Plenty of new technologies have generated buzz in video games over the past few years - cloud computing and VR / AR stand out as perhaps the biggest and most important of those, and interest in them remains justifiably high even if their true commercial mettle has yet to be fully tested. This year, however, the biggest efforts to generate hype have been around neither of those things, but rather around something quite different: blockchain technologies.
Blockchain is the technology underpinning the existence of cryptocurrencies like Bitcoin, and its applicability to videogames is somewhat difficult to ascertain at first glance. That hasn't stopped plenty of start-ups and blockchain enthusiasts from trying to promote and capitalise upon the idea of adding blockchain systems to games, however. After all, the reasoning goes, games are the cutting-edge tech industry, so shouldn't they be using the most cutting-edge technology? At GDC last week and at various business events over the past year, there were lots of evangelists out to push that message: blockchain is The Future, and game creators need to get on board with it.
Dig into that assertion, though, and you start to encounter some quite confusing narratives. Blockchain technology, in effect, provides a highly secure, theoretically unalterable, and widely distributed (across a large number of locations / computers) ledger. It's an interesting and possibly even revolutionary system for handling the recording of transactions; that's why its first application was for a virtual currency, and why many of the other uses being investigated are essentially things that would previously have used a centralised ledger, such as land ownership registries, some forms of contracts, or copyright data registration.
These are solid applications in which blockchain technology might offer significant improvements over the approaches currently being employed, though more research and testing is definitely required. However, they're perhaps not the exciting, revolutionary potential that blockchain's more starry-eyed devotees insist lies within their new technological wunderkind.

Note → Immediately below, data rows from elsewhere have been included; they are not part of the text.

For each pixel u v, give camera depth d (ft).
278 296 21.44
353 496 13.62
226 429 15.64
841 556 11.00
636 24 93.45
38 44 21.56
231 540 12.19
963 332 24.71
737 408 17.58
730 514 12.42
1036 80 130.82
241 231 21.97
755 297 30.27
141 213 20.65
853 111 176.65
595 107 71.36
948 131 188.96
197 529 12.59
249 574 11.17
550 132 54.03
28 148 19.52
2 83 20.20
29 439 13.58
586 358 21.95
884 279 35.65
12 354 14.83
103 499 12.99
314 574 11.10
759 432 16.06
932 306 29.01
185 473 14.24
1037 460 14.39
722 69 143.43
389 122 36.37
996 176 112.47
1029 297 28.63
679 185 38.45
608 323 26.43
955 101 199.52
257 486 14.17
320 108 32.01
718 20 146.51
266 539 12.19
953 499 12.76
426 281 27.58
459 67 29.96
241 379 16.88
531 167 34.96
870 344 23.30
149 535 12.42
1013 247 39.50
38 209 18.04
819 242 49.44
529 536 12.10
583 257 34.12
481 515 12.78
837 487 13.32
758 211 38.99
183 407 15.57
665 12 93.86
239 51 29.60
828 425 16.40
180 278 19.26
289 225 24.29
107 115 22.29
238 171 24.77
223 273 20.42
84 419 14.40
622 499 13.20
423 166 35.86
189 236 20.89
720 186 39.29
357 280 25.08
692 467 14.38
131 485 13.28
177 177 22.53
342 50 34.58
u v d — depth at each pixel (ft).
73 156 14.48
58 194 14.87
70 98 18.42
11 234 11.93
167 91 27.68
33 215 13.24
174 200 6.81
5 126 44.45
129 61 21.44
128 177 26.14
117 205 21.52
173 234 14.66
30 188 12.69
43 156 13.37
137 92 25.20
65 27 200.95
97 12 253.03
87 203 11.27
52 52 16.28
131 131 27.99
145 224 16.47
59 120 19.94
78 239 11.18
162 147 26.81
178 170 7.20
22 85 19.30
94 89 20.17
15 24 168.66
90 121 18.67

This is where the games industry - always in pursuit of the latest and greatest cutting edge technology - needs to slow down and be a little cautious. There are a range of things that might be accomplished with blockchain that could, indeed, be advantageous to games, but they're largely restricted to technical aspects of the industry's business model. There's an interesting case to be made for incorporating blockchain technologies into how the industry manages copyright and ownership, for example; the tech could open up new possibilities for how the industry and its consumers handle "ownership" of digital games, which presently sit in a somewhat uncomfortable crevice between traditional definitions of product and service. One could also see a blockchain ledger being a useful and worthwhile addition to the development process itself, especially for games where many different companies are involved in providing and working on countless different assets.
"'Blockchain' has become as much a buzzword as a technology, and that's always a risky point to reach"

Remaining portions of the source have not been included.